Abschließend: Was werden Sie jetzt, nach ihrem Ausscheiden aus der Verwaltung am meisten vermissen?
Lach: Die Menschen. Ich habe immer, obwohl ich nie in Heinersreuth gewohnt habe, die Nähe zu den Menschen gesucht. Und ich musste sie noch nicht einmal duzen um mit ihnen gut auszukommen.
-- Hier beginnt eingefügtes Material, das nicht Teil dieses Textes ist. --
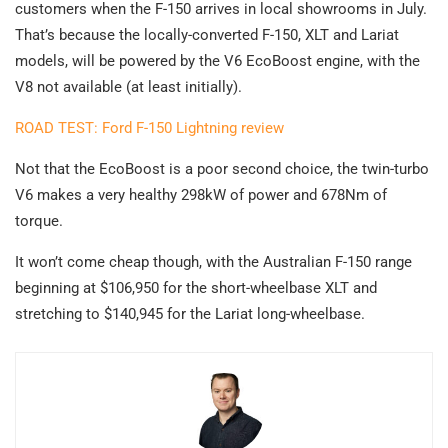
customers when the F-150 arrives in local showrooms in July.
That’s because the locally-converted F-150, XLT and Lariat
models, will be powered by the V6 EcoBoost engine, with the
V8 not available (at least initially).
ROAD TEST: Ford F-150 Lightning review
Not that the EcoBoost is a poor second choice, the twin-turbo
V6 makes a very healthy 298kW of power and 678Nm of
torque.
It won’t come cheap though, with the Australian F-150 range
beginning at $106,950 for the short-wheelbase XLT and
stretching to $140,945 for the Lariat long-wheelbase.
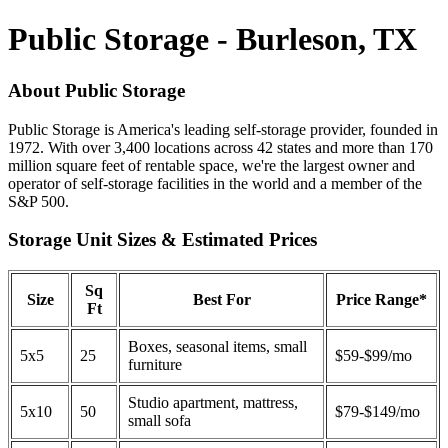
Public Storage - Burleson, TX
About Public Storage
Public Storage is America's leading self-storage provider, founded in
1972. With over 3,400 locations across 42 states and more than 170
million square feet of rentable space, we're the largest owner and
operator of self-storage facilities in the world and a member of the
S&P 500.
Storage Unit Sizes & Estimated Prices
Sq
Size
Best For
Price Range*
Ft
Boxes, seasonal items, small
5x5
25
$59-$99/mo
furniture
Studio apartment, mattress,
5x10
50
$79-$149/mo
small sofa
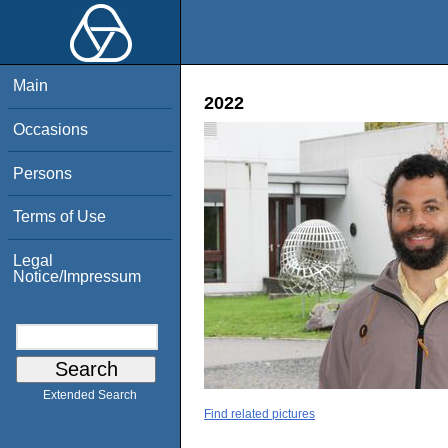
Main
2022
Occasions
Persons
Terms of Use
Legal
Notice/Impressum
Extended Search
Find related pictures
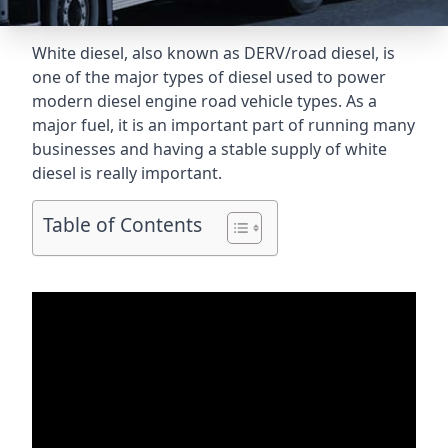
White diesel, also known as DERV/road diesel, is
one of the major types of diesel used to power
modern diesel engine road vehicle types. As a
major fuel, it is an important part of running many
businesses and having a stable supply of white
diesel is really important.
Table of Contents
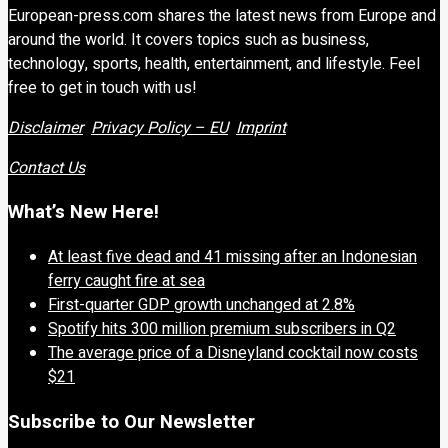
European-press.com shares the latest news from Europe and
around the world. It covers topics such as business,
technology, sports, health, entertainment, and lifestyle. Feel
free to get in touch with us!
Disclaimer
Privacy Policy – EU
Imprint
Contact Us
What’s New Here!
At least five dead and 41 missing after an Indonesian
ferry caught fire at sea
First-quarter GDP growth unchanged at 2.8%
Spotify hits 300 million premium subscribers in Q2
The average price of a Disneyland cocktail now costs
$21
Subscribe to Our Newsletter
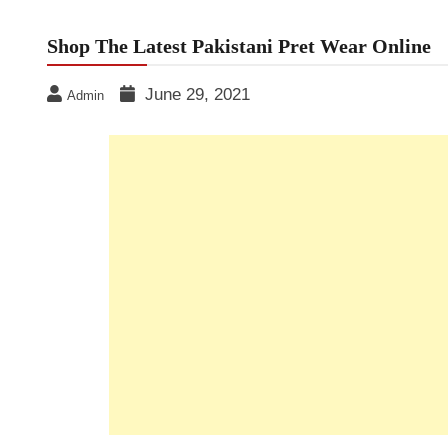
Shop The Latest Pakistani Pret Wear Online
June 29, 2021
Admin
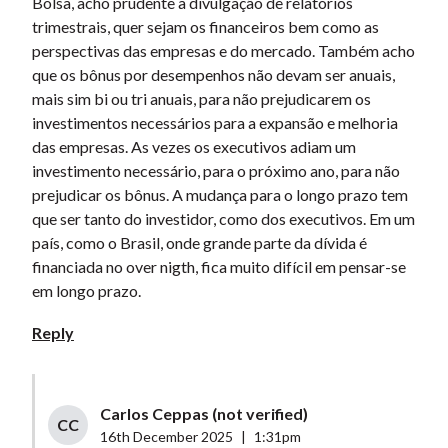
Bolsa, acho prudente a divulgação de relatórios
trimestrais, quer sejam os financeiros bem como as
perspectivas das empresas e do mercado. Também acho
que os bônus por desempenhos não devam ser anuais,
mais sim bi ou tri anuais, para não prejudicarem os
investimentos necessários para a expansão e melhoria
das empresas. As vezes os executivos adiam um
investimento necessário, para o próximo ano, para não
prejudicar os bônus. A mudança para o longo prazo tem
que ser tanto do investidor, como dos executivos. Em um
país, como o Brasil, onde grande parte da dívida é
financiada no over nigth, fica muito difícil em pensar-se
em longo prazo.
Reply
Carlos Ceppas (not verified)
CC
16th December 2025
|
1:31pm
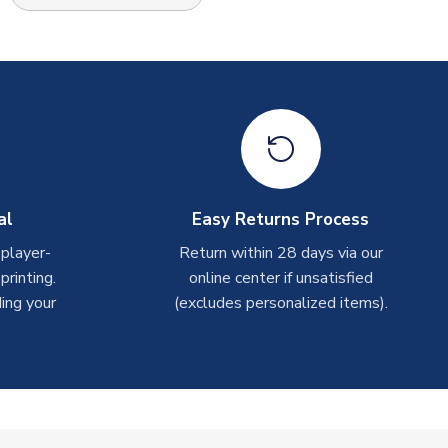
al
Easy Returns Process
 player-
Return within 28 days via our
rinting.
online center if unsatisfied
ing your
(excludes personalized items).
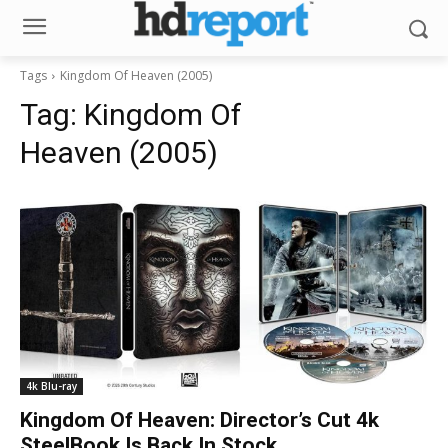
Tags
Kingdom Of Heaven (2005)
Tag:
Kingdom Of
Heaven (2005)
4k Blu-ray
Kingdom Of Heaven: Director’s Cut 4k
SteelBook Is Back In Stock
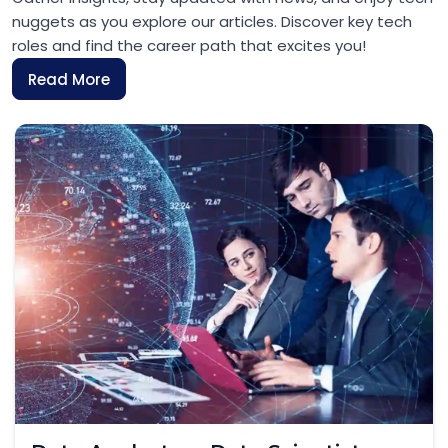
nuggets as you explore our articles. Discover key tech
roles and find the career path that excites you!
Read More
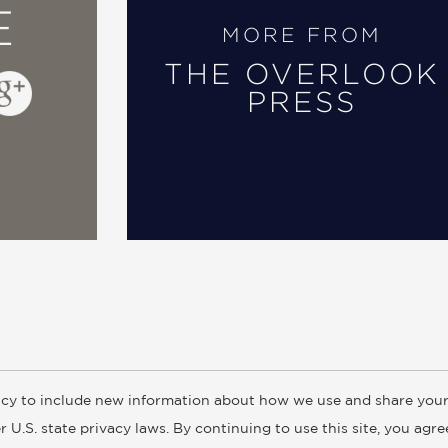
E
MORE FROM
THE OVERLOOK
PRESS
cy to include new information about how we use and share your
ogs
Customer FAQ
Subscribe
Retailer Information
Subsidiar
 U.S. state privacy laws. By continuing to use this site, you agr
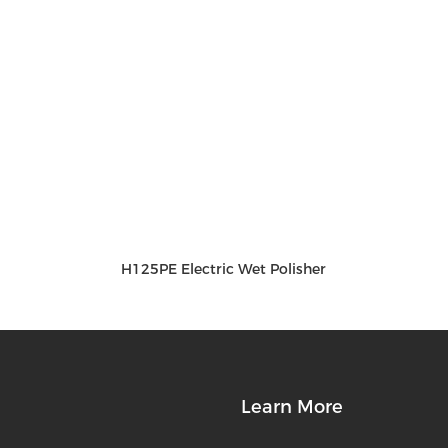
H125PE Electric Wet Polisher
Learn More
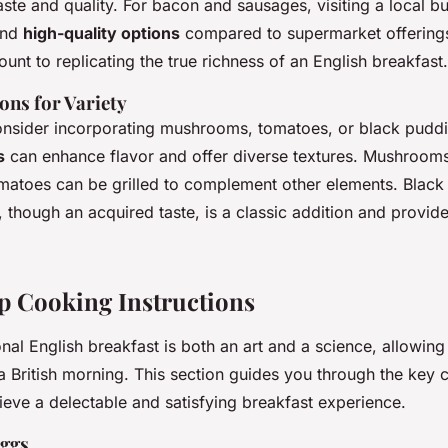
aste and quality. For bacon and sausages, visiting a local b
and
high-quality options
compared to supermarket offering
unt to replicating the true richness of an English breakfast.
ons for Variety
consider incorporating mushrooms, tomatoes, or black pudd
s
can enhance flavor and offer diverse textures. Mushroom
tomatoes can be grilled to complement other elements. Black
 though an acquired taste, is a classic addition and provides
p Cooking Instructions
onal English breakfast is both an art and a science, allowing
f a British morning. This section guides you through the key
ieve a delectable and satisfying breakfast experience.
Eggs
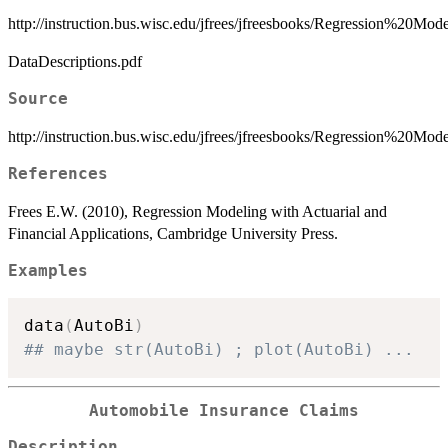
http://instruction.bus.wisc.edu/jfrees/jfreesbooks/Regression%20
DataDescriptions.pdf
Source
http://instruction.bus.wisc.edu/jfrees/jfreesbooks/Regression%20M
References
Frees E.W. (2010), Regression Modeling with Actuarial and
Financial Applications, Cambridge University Press.
Examples
data
(
AutoBi
)
## maybe str(AutoBi) ; plot(AutoBi) ...
Automobile Insurance Claims
Description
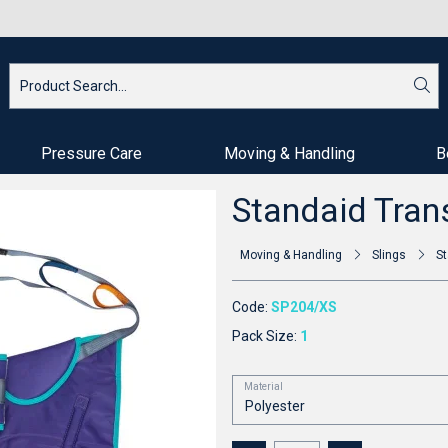
Pressure Care
Moving & Handling
B
Standaid Trans
Moving & Handling
Slings
St
Code:
SP204/XS
Pack Size:
1
Material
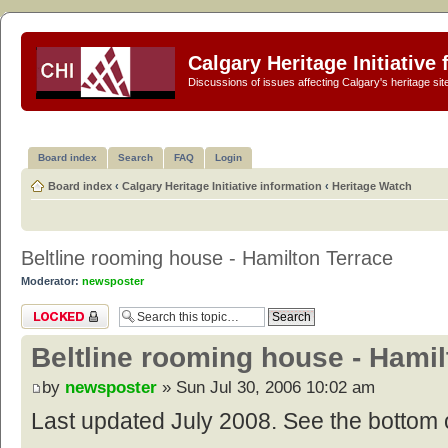
Calgary Heritage Initiative
Discussions of issues affecting Calgary's heritage sit
Board index
Search
FAQ
Login
Board index
‹
Calgary Heritage Initiative information
‹
Heritage Watch
Beltline rooming house - Hamilton Terrace
Moderator:
newsposter
Topic locked
Beltline rooming house - Hamil
by
newsposter
» Sun Jul 30, 2006 10:02 am
Last updated July 2008. See the bottom o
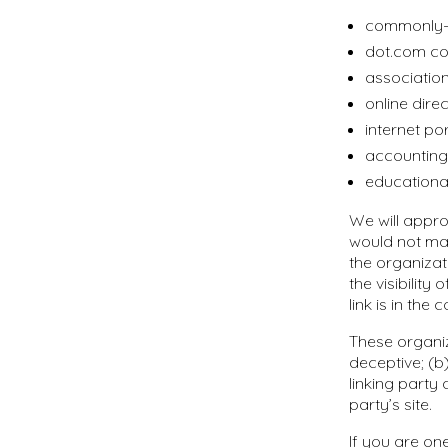
commonly-k
dot.com co
association
online direc
internet por
accounting,
educational
We will appro
would not mak
the organizat
the visibilit
link is in the
These organiz
deceptive; (b
linking party 
party’s site.
If you are on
Hübner: Ich werde die Hochzeiten vermissen. Ich habe 520 Paare getraut, da waren schon tolle Sachen dabei. Einmal war ein Aufgebot und die Braut hat mir erklärt, dass einer der Trauzeugen von der Staatsanwaltschaft gesucht wurde. Ich war im Staatsdienst, wurde aber gebeten, das zu ignorieren. Ich habe dann die Polizei angerufen und gesagt, dass sie den Mann bitte nicht vom Standesamt weg holen sollen, sondern erst später aus dem Gasthaus. Eine der schönsten Hochzeiten war eine gleichgeschlechtliche unter Männern. Die ist mir in Erinnerung geblieben, weil sie irgendwie ehrlicher miteinander umgegangen sind. Bei einer anderen Trauung bin ich ohnmächtig geworden. Da habe ich obwohl ich krank war, einen noch kränkeren Kollegen vertreten und bin bei meiner Rede bewusstlos geworden. Unter den Gästen war zum Glück eine Ärztin, 20 Minuten später haben wir die Hochzeit gar über die Bühne gebracht.

Weil Sie gerade bewusstlos sagen: Sie sind beide 61 Jahre alt und aus gesundheitlichen Gründen aus dem Verwaltungsdienst ausgeschieden.
Hübner: Ich habe zahlreiche Allergien und eine Atemwegserkrankung. Ich kann zum Beispiel nirgendwo sein, wo Frauen ein bestimmtes Parfüm tragen. Meine Frau hat da mittlerweile ein Näschen für. Wenn wir Essen gehen, muss sie zuerst ins Restaurant und überprüfen, ob die Luft rein ist.
Lach: Ich habe ihm Sauerland in einem Sägewerk gearbeitet und habe dabei drei Finger verloren. Ich musste vier Stunden auf einen Hubschrauber warten, bis ich in der Handchirurgie war, waren die Venen schon so weit zurückgegangen, dass die Ärzte die Hand großflächig amputieren mussten. Das war eine sehr schwere Zeit für mich. Ich war gerade erst aus Polen nach Deutschland gekommen und dann gleich so ein Unfall. Aber ich habe es überstanden. Das ist Schicksal. Das muss so sein und es sollte passieren. In Heinersreuth habe ich außerdem zwei Herzinfarkte überlebt.